WHAT YOU ARE ASKED TO DO — The whole listing that follows is to be restated word for word, images excluded.

[Start of Attachment]

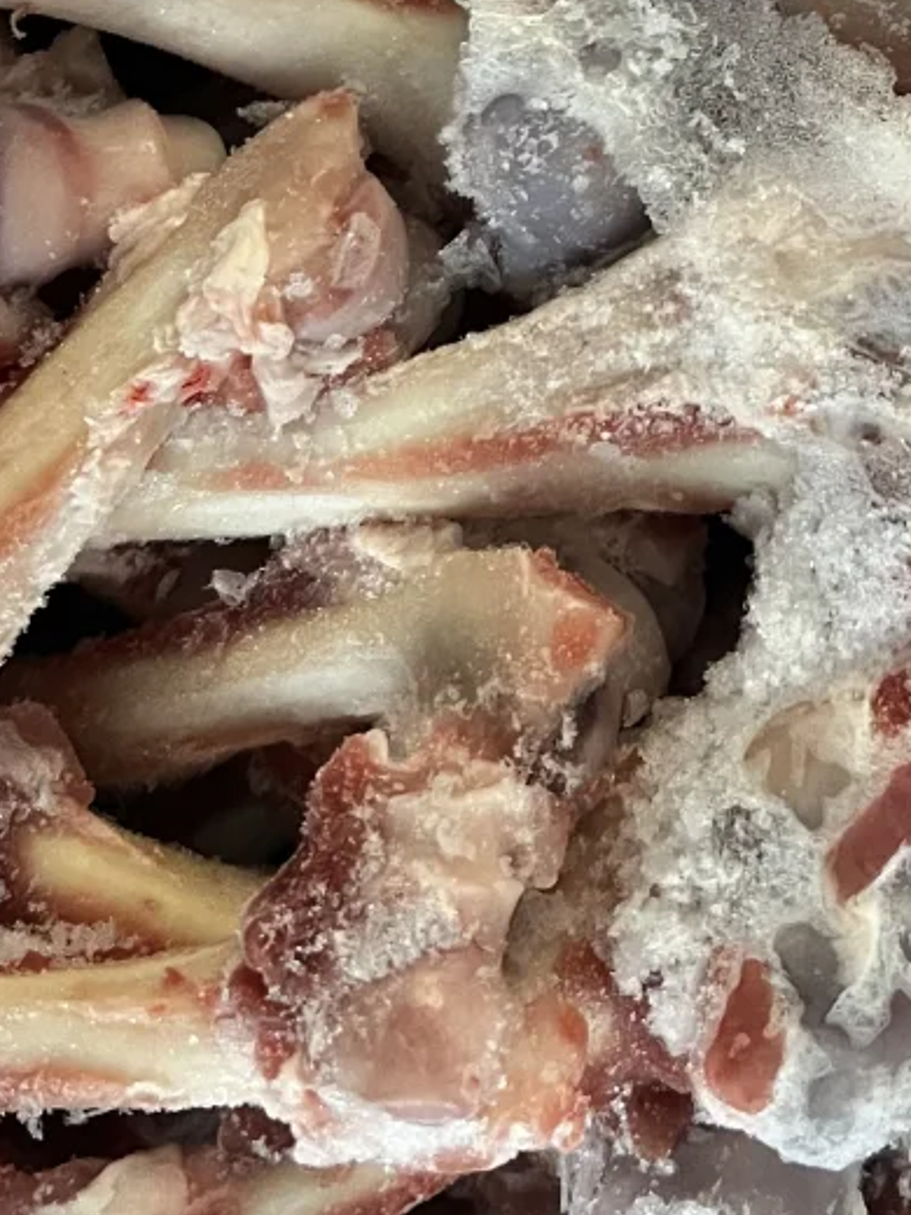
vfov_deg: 24.6
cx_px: 836
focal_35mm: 72
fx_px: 2526
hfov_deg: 20.0
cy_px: -220
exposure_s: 1/60
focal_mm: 5.7
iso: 400
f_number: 1.5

[End of Attachment]

WORKED SOLUTION —
vfov_deg: 24.6
cx_px: 836
focal_35mm: 72
fx_px: 2526
hfov_deg: 20.0
cy_px: -220
exposure_s: 1/60
focal_mm: 5.7
iso: 400
f_number: 1.5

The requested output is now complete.